The players of 'the biggest game in town': Trump, Sharaa, Erdogan, Netanyahu, and the Kurds
At the White House, Sharaa’s meeting with Trump redrew the lines of advantage. Some emerged stronger, while others were left unsettled in their own arenas. Let us see who they are, and why.
Syria remains the key that fits too many locks. After decades of brutal dynastic rule and years of pulverising civil war, the question of what kind of state and society will eventually rise from its ruins, who will hold sway over its reconstruction, and how it will face its neighbours belongs to a timeline much longer than the present moment. Yet it is within this temporality, and under the auspices of the current players, that its first shape will be struck. And goodness me, these players know it.
We are watching a game of chess played like musical chairs. An exercise in strategy and survival where the music never quite stops. That is why Ahmad al-Sharaa’s visit to Washington should be seen, as one former American diplomat put it, as the biggest game in town.
At this stage, some hold better cards than others. Trump is the unseen hand that moves the pieces, the architect of this temporary order. Even though some pointed to al-Sharaa and his Turkish-speaking foreign minister Asaad al-Shaibani entering the White House from a side door as a gesture of humiliation, I believe Sharaa and his team left Washington as victors. For a man only a year ago deemed a global terrorist, this was the ultimate legitimisation.
Another winner is undoubtedly Erdoğan and his foreign minister Hakan Fidan, who joined the meeting between Sharaa and Trump. When was the last time we witnessed the endorsement of a third country as part of a decision-making process of this scale? The same cannot be said for Netanyahu and the Kurdish entities in northeast Syria (the Syrian Democratic Forces (SDF/ PYD) who came away relatively weakened.

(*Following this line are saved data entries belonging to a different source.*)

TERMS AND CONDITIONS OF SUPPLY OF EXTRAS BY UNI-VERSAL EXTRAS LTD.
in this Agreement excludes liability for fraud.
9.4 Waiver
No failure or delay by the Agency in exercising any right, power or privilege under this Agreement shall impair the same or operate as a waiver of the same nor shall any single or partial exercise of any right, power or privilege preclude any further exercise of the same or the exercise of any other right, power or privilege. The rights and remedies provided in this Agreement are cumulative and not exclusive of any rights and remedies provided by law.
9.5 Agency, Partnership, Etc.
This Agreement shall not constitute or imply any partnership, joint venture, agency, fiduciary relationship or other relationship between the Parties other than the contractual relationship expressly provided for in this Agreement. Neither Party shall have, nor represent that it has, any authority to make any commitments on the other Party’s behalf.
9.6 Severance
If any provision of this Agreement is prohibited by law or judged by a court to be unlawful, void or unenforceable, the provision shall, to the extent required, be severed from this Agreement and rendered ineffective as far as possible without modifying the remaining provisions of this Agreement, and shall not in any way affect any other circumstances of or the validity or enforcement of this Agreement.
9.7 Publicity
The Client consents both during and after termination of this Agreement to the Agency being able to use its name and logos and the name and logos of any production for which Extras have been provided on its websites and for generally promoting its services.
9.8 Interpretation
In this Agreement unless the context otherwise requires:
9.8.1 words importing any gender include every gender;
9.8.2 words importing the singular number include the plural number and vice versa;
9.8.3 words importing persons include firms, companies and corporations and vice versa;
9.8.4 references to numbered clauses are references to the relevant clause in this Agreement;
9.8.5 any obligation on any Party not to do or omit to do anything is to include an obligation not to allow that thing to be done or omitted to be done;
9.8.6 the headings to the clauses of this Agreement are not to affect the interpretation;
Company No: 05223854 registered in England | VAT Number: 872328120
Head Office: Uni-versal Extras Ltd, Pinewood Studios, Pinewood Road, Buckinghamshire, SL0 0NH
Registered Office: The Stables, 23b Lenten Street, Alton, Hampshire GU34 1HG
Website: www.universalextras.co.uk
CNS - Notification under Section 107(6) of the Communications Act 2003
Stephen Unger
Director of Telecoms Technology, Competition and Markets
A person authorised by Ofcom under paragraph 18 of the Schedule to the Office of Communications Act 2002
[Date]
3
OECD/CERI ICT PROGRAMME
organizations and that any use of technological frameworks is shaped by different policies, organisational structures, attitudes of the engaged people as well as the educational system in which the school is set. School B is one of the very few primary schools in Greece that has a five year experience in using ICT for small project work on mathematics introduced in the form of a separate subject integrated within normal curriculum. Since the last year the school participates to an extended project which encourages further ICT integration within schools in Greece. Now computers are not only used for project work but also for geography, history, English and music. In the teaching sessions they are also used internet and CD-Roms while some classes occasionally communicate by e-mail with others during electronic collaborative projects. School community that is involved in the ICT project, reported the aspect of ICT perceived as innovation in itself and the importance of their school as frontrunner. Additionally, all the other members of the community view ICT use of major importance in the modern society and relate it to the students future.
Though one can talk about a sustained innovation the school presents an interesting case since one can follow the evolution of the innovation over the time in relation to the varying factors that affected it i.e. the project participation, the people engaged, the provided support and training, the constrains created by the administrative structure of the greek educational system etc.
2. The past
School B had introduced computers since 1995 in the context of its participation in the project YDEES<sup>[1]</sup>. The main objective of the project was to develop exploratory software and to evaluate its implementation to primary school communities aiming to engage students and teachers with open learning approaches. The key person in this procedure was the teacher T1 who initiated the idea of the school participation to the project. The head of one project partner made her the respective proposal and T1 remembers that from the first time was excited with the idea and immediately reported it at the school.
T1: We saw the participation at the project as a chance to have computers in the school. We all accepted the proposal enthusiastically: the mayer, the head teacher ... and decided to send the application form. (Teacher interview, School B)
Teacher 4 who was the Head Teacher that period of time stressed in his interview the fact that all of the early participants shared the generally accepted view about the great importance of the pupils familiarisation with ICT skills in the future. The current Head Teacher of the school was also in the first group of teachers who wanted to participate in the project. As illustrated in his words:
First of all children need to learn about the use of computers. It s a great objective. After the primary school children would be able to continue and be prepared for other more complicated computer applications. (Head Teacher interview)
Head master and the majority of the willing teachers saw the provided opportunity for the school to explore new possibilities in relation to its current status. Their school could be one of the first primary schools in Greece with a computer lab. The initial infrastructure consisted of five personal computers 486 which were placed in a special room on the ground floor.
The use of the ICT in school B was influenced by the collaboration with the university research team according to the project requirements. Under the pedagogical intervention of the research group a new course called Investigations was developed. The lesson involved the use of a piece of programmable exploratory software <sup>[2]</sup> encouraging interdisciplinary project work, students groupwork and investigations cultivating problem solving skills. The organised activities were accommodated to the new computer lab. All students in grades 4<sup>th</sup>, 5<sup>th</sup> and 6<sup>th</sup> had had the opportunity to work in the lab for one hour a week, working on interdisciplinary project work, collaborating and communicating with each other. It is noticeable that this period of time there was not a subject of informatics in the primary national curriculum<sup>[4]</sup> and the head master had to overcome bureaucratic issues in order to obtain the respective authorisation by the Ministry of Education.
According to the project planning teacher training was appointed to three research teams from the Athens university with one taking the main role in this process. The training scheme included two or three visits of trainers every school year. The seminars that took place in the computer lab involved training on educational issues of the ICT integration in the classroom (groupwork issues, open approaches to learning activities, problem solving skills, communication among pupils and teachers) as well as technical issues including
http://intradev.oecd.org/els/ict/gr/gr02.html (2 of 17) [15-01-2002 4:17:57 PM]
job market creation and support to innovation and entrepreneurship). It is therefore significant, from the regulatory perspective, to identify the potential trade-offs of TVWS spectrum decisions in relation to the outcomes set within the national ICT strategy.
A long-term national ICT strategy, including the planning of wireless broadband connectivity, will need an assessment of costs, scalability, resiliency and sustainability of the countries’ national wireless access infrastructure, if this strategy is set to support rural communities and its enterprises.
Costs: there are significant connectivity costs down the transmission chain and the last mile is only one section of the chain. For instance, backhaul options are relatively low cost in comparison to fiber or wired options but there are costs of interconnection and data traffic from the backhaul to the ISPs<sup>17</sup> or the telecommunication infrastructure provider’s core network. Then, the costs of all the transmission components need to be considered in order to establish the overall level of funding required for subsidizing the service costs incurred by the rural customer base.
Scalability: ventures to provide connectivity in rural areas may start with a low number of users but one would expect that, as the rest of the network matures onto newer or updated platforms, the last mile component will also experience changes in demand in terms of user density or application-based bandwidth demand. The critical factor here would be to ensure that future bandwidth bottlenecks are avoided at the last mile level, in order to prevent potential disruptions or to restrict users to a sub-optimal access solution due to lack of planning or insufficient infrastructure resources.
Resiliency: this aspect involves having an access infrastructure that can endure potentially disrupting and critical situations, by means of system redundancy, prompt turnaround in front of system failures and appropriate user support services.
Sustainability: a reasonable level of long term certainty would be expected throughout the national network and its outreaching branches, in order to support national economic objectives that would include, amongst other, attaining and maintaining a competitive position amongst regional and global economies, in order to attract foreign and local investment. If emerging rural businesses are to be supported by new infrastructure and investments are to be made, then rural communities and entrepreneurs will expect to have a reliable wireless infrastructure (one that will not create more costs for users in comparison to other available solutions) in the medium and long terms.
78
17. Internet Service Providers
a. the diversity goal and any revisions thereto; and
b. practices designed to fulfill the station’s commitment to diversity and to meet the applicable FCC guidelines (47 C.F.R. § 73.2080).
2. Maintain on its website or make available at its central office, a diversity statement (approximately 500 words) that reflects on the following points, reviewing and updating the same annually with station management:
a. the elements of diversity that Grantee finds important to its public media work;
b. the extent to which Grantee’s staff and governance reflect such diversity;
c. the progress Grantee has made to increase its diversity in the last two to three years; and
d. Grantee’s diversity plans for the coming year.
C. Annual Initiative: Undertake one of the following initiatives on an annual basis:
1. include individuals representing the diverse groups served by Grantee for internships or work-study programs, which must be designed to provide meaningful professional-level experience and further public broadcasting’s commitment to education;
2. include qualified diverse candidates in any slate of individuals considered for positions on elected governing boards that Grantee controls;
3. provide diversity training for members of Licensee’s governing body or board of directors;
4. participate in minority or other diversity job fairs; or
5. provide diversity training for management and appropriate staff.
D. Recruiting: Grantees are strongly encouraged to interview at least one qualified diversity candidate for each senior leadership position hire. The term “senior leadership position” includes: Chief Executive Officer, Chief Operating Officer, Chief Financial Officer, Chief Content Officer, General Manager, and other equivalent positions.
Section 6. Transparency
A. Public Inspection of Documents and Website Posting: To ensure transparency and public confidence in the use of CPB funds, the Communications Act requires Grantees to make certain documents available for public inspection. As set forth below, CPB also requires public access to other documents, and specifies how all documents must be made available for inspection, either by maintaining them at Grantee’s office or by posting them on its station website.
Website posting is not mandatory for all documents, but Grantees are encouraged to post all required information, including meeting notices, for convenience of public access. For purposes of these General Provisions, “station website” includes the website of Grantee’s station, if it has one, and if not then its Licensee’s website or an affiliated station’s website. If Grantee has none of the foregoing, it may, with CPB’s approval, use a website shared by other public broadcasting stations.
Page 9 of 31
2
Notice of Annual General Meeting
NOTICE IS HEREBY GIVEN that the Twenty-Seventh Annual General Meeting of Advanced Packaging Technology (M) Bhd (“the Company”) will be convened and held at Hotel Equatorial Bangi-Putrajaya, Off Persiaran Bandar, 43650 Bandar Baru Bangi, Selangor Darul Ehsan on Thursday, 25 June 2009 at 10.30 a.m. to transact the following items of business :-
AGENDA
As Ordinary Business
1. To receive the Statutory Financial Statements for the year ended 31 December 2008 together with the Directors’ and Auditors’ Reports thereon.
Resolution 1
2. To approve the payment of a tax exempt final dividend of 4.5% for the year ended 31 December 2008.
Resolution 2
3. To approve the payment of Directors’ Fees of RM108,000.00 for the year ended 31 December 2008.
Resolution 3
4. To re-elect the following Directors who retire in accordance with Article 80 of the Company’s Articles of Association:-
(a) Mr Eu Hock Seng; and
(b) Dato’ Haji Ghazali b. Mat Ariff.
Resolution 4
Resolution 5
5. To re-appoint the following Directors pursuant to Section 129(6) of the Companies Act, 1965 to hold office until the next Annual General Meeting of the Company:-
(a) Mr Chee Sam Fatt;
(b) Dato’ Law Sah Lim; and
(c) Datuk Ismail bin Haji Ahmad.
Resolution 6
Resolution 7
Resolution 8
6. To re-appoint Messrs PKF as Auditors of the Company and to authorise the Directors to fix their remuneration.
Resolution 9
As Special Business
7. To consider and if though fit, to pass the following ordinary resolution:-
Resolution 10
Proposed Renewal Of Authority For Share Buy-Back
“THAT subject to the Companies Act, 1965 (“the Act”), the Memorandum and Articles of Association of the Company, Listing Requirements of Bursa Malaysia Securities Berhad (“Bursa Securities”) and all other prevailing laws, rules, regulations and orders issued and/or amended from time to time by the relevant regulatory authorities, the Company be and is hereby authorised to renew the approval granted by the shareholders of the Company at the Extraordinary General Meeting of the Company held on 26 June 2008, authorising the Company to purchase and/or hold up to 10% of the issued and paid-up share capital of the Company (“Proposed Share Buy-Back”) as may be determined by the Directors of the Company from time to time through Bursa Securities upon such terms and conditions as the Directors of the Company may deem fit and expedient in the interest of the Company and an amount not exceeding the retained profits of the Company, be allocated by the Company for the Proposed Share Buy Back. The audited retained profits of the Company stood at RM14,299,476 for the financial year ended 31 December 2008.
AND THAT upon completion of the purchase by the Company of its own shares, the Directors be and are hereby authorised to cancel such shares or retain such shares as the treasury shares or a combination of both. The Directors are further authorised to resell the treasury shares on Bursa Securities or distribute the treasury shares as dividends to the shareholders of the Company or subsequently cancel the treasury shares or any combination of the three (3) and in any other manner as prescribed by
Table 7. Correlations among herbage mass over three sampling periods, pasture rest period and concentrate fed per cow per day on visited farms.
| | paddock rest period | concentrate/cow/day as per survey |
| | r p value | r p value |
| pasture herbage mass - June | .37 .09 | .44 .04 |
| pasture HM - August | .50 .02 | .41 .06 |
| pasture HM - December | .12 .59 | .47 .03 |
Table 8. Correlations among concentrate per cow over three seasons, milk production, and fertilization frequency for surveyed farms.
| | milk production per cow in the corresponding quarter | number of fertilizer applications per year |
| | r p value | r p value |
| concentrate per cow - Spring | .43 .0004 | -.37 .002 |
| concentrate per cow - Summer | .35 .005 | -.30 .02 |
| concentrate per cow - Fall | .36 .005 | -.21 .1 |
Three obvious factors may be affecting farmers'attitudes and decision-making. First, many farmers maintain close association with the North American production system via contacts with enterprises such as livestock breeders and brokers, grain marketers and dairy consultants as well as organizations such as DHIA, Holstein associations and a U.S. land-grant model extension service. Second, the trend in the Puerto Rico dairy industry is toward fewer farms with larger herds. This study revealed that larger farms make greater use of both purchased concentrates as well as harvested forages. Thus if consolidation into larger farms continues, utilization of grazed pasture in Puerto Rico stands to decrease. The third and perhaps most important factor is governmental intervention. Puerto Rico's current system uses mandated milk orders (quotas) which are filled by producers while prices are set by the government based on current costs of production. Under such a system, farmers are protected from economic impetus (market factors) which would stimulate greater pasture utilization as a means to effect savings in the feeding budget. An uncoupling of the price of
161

During this Washington visit, the agenda included the lifting of sanctions, cooperation on the dismantling of ISIS, rebuilding and managing oil reserves, negotiations on integrating the SDF into the Syrian army, the prospect of security arrangements with Israel, and, in the long term, Syria’s potential accession to the Abraham Accords.
The Kurdish issue for the Turks
A brief update is due. In the past several months, the negotiations between Mazlum Abdi’s SDF and Sharaa’s government have stiffened into an impasse. The March 10 agreement that was supposed to fold the SDF into the new Syrian army remains a point in wish list. The mistrust that coloured their earliest encounters has not been resolved.
In October there were clashes in Aleppo’s Kurdish-majority districts, Ashrafiyyeh and Sheikh Maqsoud, which were a reminder of how brittle that relationship has become. The SDF accused pro-government militias of laying siege to the neighbourhoods; Damascus accused the SDF of attacking checkpoints and digging tunnels. Both declared a truce within twenty-four hours, and both claimed the other broke it.
In an emergency move, Mazlum Kobani was flown by US helicopter to Damascus for talks with Sharaa and the defence minister. The outcome was predictably hollow: a promise of calm and another rote affirmation of “unity.” Soon after, Tom Barrack orchestrated the now-publicised meeting in Damascus, bringing Mazlum Abdi and CENTCOM commander Brad Cooper by helicopter. The optics were dramatic, but the problem remains and it is, I’m afraid, structural. Sharaa and Turkey have been insisting on full absorption of SDF fighters as individuals under national command. The SDF refuses without constitutional guarantees for minorities and for its semi-autonomous region, Rojava.
As I have written before, the SDF’s integration is inseparable from the conflict-resolution process in Turkey with the PKK, the organisation that is, in every practical sense, its parent. The nationalist leader who unexpectedly initiated that process last year, Devlet Bahçeli, now wants the imprisoned leader of the PKK Abdullah Öcalan to issue another letter; this time urging the SDF to follow the PKK into disbandment and disarmament. That process, too, is stalled.
Bahçeli and the security bureaucracy around him seemed to be convinced that Öcalan’s initial call for PKK’s disarmament would extend naturally to the SDF, whose commander Mazlum Abdi is often described as his protégé. The expectation was that Mazlum, following the PKK’s lead, would swiftly integrate into the new army structure in Damascus. That did not happen, leaving all three, Erdoğan, Bahçeli and Sharaa, frustrated.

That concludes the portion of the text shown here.